- Supplied passage:
12 April 1883 - Kingsley, Michigan

Local News Traverse City Newspapers

 

 

3 Deaths

Last week Tuesday your correspondent noted that the snow had been shoveled from a portion of the ground just north of M. S. Brownsons residence.  There was no lumber near nor any evidence that a building was soon to be put up. On Wednesday a house was built and the household goods moved in.  On Thursday the family were comfortably installed in their new domain, and an addition built on.  This speaks well for the enterprise of Kingsley.

The dance given in Kingsley  hall last Friday evening was a success.  About fifty numbers were sold.

School closed Friday, after a term of four months.  Mrs. Shields is an excellent teacher and she has given great satisfaction April 3 AVIS - correspondent

Kingsley -- Case & Crotser's saw mill has been shut down for a few days and will start up again soon.

Miss Aggie Brown has been quite sick, but is, were are glad to learn, better.

C. W. Kingsley and wife visited friends in town  on Sunday last.
Avery Wynkoop expects to start for Dakota soon.

Sugar making has begun in earnest.

We are sorry to say that Miss Nida West has returned to her home at Old Mission, as she was a great favorite among the young people at that place.

Miss Ettie Moses expects to start for Pennsylvania, where she will visit relatives and friends.

J. Batey was in town on Friday and Saturday.

Miss Belle Edwards has gone to Traverse City, we are informed to work at the millinery business.  We wish her success.   April 9  A.Y. correspondent

General local news

J. G. Johnson has formally resigned his position up the pleasant rooms in the Huelmantel building, on the north side of Front Street, where the new drugstore of J. G. Johnson & Co. will be opened to the public about May 1st.

- Exercise instructions:
Retype everything in the 1883 Kingsley local news from "Miss Aggie Brown" down to "for Dakota soon.".

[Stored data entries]
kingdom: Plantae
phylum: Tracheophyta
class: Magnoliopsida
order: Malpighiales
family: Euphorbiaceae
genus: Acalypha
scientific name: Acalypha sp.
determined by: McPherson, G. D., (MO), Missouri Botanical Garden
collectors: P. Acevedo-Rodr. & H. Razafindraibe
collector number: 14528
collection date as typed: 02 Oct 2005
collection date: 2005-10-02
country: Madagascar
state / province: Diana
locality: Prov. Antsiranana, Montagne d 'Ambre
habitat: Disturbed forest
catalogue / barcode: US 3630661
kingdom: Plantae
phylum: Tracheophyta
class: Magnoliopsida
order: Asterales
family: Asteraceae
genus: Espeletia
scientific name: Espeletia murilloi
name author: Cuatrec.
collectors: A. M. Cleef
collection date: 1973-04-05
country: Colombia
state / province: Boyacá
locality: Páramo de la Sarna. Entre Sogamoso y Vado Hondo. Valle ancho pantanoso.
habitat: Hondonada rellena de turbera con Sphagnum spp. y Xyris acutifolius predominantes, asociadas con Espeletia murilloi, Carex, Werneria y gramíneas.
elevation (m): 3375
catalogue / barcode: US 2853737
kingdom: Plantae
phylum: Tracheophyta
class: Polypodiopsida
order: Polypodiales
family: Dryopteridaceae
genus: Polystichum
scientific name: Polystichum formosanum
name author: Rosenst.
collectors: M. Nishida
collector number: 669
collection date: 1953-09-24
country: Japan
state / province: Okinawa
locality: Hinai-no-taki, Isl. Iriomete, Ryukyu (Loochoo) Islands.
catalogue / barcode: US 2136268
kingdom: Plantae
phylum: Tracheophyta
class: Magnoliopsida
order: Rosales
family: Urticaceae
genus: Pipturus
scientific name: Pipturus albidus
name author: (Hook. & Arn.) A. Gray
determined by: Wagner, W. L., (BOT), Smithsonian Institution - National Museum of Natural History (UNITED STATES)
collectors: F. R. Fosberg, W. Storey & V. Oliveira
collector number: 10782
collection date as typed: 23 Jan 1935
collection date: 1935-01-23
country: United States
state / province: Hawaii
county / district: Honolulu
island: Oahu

- Written answer:
Miss Aggie Brown has been quite sick, but is, were are glad to learn, better.

C. W. Kingsley and wife visited friends in town  on Sunday last.
Avery Wynkoop expects to start for Dakota soon.